===== Supplied text =====

AstraZeneca today announced plans to conduct the EUCLID study, a global clinical trial involving 11,500 patients with peripheral artery disease (PAD), a condition affecting approximately 27 million people in Europe and North America. PAD patients are at high risk of myocardial infarction (MI), strokes, and other health complications. EUCLID is designed to evaluate cardiovascular (CV) event rate and safety in PAD patients. Ticagrelor is currently only approved for the prevention of cardiovascular events in patients with Acute Coronary Syndromes (ACS).
“The global burden of PAD is such that it necessitates further research of additional treatment options that may further reduce the risk of atherothrombotic CV events and CV death,” said William Hiatt, MD, Professor of Medicine, Division of Cardiology, University of Colorado School of Medicine. “The EUCLID study is an exciting clinical trial, as it may provide further clinical evidence regarding the role oral antiplatelets can play in reducing risk for patients with PAD.”
EUCLID is a randomised, double-blind, parallel group, multi-centre study evaluating the efficacy of ticagrelor (monotherapy) compared to clopidogrel (monotherapy) in reducing the primary endpoint – a composite of CV death, MI or ischaemic stroke – in patients with PAD.

===== Provided records =====

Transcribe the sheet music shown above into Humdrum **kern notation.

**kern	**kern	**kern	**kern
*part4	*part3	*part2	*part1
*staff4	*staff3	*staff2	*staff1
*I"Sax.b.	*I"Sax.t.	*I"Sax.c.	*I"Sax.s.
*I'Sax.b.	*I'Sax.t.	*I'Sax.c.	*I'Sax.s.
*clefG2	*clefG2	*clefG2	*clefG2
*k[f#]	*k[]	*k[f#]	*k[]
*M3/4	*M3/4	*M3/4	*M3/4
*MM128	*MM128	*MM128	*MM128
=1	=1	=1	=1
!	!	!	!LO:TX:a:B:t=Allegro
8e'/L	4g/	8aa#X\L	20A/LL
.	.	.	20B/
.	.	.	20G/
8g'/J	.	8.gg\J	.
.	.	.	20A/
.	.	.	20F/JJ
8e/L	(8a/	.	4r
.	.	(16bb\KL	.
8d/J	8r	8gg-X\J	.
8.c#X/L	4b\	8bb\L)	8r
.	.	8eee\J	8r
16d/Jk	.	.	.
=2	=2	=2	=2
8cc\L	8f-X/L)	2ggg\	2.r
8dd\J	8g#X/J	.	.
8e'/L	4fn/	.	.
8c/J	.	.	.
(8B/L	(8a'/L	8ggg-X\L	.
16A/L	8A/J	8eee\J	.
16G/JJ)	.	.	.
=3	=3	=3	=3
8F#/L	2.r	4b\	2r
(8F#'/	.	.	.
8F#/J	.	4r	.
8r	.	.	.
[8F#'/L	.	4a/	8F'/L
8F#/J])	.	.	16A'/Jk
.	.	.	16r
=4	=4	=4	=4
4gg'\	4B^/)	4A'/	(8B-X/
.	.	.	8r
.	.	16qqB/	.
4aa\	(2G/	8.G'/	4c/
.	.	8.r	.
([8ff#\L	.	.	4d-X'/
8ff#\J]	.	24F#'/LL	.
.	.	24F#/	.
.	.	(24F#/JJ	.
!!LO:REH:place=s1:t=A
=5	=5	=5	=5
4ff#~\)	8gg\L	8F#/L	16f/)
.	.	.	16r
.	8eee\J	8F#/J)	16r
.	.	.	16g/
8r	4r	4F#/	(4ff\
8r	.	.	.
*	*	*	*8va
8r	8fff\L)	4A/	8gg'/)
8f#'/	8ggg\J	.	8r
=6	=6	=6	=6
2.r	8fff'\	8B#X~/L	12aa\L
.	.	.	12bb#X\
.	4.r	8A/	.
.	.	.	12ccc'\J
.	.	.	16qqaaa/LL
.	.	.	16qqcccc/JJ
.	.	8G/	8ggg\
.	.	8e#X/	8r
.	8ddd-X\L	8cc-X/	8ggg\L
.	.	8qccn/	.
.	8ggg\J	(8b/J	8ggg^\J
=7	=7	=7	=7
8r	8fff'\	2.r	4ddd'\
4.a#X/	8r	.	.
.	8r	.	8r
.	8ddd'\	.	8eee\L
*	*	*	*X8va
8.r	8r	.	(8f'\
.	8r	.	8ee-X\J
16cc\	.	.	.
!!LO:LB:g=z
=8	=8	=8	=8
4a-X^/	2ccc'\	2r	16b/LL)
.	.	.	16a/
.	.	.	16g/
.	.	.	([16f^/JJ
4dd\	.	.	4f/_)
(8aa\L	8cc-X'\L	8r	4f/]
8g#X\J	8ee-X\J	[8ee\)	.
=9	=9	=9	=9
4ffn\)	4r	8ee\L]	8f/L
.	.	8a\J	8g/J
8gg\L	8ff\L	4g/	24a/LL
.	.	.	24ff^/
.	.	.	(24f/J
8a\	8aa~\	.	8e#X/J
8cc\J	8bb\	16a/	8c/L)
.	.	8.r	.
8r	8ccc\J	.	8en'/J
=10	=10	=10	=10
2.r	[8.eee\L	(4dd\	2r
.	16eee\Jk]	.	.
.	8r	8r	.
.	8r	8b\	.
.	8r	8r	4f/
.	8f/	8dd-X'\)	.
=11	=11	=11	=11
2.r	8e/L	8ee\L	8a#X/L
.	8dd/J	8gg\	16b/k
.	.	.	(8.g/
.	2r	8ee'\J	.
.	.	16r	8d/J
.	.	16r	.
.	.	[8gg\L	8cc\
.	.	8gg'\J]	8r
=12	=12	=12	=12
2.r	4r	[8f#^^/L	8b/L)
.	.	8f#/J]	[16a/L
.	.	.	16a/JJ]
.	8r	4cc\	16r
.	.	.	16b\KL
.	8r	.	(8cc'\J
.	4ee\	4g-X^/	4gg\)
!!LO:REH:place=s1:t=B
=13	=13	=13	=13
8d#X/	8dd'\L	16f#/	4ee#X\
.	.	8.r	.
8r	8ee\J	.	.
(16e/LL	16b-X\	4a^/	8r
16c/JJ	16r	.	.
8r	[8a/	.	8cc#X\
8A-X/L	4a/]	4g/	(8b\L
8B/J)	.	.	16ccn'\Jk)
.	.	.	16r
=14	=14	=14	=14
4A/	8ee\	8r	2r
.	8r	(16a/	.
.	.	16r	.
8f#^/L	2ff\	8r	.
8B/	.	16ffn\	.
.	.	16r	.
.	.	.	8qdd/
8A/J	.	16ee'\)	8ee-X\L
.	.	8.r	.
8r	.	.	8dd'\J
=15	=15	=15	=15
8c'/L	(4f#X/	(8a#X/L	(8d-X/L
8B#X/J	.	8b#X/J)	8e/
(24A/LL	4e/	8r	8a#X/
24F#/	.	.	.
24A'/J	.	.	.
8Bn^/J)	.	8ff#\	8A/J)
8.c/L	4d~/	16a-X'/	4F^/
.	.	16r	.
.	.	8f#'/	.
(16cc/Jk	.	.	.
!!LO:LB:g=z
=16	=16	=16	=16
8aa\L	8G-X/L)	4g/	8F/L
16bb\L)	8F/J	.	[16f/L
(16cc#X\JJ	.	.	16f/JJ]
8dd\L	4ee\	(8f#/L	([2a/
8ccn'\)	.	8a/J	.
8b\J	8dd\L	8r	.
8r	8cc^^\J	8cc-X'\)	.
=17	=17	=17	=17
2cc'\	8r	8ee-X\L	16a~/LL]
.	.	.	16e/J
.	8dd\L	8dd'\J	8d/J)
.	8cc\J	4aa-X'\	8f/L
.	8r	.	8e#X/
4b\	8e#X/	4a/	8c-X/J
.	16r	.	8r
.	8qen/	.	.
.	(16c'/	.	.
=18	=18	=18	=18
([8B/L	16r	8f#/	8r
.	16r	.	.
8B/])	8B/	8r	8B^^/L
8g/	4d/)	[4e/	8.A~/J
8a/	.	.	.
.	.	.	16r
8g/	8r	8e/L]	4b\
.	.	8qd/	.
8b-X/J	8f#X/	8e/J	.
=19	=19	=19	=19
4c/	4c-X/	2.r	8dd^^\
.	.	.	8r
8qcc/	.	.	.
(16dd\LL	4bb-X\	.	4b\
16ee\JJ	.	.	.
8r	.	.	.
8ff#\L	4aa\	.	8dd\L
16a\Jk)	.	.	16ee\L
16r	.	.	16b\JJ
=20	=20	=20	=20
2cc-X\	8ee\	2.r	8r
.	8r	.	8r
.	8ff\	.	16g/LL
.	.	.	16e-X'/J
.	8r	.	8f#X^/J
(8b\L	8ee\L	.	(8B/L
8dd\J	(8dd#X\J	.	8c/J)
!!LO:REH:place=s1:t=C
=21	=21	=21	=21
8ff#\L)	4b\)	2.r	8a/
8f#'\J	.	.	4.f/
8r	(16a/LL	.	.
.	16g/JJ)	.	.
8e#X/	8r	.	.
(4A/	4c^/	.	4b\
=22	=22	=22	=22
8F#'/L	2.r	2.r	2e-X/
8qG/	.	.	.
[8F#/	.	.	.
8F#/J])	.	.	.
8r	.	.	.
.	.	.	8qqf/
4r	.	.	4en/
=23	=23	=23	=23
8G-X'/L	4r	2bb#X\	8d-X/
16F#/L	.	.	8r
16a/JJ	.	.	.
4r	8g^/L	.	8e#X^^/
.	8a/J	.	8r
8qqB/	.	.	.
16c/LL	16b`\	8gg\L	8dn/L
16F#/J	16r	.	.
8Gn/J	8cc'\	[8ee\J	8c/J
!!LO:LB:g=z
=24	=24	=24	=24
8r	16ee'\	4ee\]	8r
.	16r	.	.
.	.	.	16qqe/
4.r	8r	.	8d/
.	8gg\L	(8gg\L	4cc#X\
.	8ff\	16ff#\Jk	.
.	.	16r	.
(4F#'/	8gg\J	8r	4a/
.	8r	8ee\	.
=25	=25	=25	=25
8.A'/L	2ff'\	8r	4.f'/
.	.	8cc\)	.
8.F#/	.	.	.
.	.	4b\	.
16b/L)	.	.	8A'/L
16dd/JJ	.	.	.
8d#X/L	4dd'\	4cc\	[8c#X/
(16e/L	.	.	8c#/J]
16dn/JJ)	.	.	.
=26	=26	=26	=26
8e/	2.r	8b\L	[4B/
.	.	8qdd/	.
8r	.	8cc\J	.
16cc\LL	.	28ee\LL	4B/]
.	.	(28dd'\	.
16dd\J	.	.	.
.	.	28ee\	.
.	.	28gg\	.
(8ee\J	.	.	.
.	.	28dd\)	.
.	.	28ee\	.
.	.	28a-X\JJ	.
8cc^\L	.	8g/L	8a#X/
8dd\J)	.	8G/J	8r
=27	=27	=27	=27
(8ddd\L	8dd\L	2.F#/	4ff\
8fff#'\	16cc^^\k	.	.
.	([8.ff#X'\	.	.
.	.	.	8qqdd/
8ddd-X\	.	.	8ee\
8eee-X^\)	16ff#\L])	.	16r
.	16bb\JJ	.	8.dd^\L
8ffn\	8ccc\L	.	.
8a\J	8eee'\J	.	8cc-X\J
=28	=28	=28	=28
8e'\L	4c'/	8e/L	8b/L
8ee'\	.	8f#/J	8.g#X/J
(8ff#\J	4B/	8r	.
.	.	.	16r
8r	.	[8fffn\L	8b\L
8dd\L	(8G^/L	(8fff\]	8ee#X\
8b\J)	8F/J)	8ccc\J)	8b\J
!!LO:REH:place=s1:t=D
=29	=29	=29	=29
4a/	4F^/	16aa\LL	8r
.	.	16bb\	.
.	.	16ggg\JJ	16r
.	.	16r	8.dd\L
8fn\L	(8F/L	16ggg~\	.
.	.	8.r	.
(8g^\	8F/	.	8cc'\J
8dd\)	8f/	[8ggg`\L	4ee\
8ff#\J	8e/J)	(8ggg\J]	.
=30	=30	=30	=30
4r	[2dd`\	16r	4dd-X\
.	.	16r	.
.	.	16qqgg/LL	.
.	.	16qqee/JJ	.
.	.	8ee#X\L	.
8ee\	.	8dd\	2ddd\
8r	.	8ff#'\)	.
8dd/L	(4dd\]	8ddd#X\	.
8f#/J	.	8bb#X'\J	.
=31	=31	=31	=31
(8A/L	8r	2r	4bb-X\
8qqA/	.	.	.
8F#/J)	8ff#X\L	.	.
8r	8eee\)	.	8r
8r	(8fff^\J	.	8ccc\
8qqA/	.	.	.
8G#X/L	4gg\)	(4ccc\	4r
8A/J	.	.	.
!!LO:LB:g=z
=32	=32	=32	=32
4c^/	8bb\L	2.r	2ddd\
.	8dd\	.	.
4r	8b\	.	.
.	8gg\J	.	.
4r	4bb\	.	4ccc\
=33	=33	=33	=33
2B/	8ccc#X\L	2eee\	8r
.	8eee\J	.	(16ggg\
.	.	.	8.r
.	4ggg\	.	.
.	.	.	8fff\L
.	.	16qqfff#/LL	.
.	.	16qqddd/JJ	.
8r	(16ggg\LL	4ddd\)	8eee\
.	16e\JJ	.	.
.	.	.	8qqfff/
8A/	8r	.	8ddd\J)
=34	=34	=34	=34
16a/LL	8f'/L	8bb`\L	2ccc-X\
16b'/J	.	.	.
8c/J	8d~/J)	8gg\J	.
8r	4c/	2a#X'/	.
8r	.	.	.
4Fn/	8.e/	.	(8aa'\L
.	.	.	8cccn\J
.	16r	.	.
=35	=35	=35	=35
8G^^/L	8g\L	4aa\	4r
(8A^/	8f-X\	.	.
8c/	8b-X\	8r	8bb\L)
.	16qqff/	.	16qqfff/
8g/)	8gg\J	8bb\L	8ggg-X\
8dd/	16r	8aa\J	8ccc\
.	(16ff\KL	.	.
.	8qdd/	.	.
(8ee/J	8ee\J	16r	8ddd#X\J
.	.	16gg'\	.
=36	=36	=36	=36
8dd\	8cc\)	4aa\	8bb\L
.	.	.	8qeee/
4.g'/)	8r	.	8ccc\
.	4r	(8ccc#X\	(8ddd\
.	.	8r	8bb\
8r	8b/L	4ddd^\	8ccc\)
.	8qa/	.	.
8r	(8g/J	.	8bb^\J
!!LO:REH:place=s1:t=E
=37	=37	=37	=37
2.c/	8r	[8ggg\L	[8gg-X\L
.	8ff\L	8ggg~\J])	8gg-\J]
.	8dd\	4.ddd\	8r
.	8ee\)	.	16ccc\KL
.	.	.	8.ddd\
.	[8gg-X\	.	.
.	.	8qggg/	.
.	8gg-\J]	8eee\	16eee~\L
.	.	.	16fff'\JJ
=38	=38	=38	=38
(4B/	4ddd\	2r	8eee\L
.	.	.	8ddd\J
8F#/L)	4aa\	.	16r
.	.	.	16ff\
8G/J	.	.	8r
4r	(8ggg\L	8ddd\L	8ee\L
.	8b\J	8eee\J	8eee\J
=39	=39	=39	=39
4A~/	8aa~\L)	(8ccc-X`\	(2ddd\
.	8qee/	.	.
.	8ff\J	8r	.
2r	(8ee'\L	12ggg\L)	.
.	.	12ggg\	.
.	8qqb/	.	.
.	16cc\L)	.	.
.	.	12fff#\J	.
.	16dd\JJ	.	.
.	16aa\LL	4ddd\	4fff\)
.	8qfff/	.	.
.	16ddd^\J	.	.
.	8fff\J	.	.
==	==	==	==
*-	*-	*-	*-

=====

• _Tasks and exercises_
1. How would you sum up the EUCLID trial announcement in two sentences?
2. Write the next paragraph of the EUCLID trial announcement, picking up after its final sentence.

• _Your responses_
1. AstraZeneca announced plans for EUCLID, a global clinical trial of 11,500 patients with peripheral artery disease, a condition that puts patients at high risk of myocardial infarction, stroke, and other complications. The randomized, double-blind, multi-center study will compare ticagrelor with clopidogrel, each as monotherapy, in reducing a composite of CV death, MI, or ischemic stroke.

2.
In the EUCLID study, symptomatic PAD patients who are 50 years of age or older will be randomised to receive either ticagrelor 90 mg twice daily or clopidogrel 75 mg once daily. Now that plans to initiate the study have been finalised, the process of recruiting study investigators, clinical centres, and eventually patients will begin. Dr. Hiatt is the principal investigator for the EUCLID study, which is being conducted in partnership with the Duke Clinical Research Institute, an academic research organisation affiliated with the Duke University School of Medicine, and CPC Clinical Research, an academic research organisation affiliate of the University of Colorado.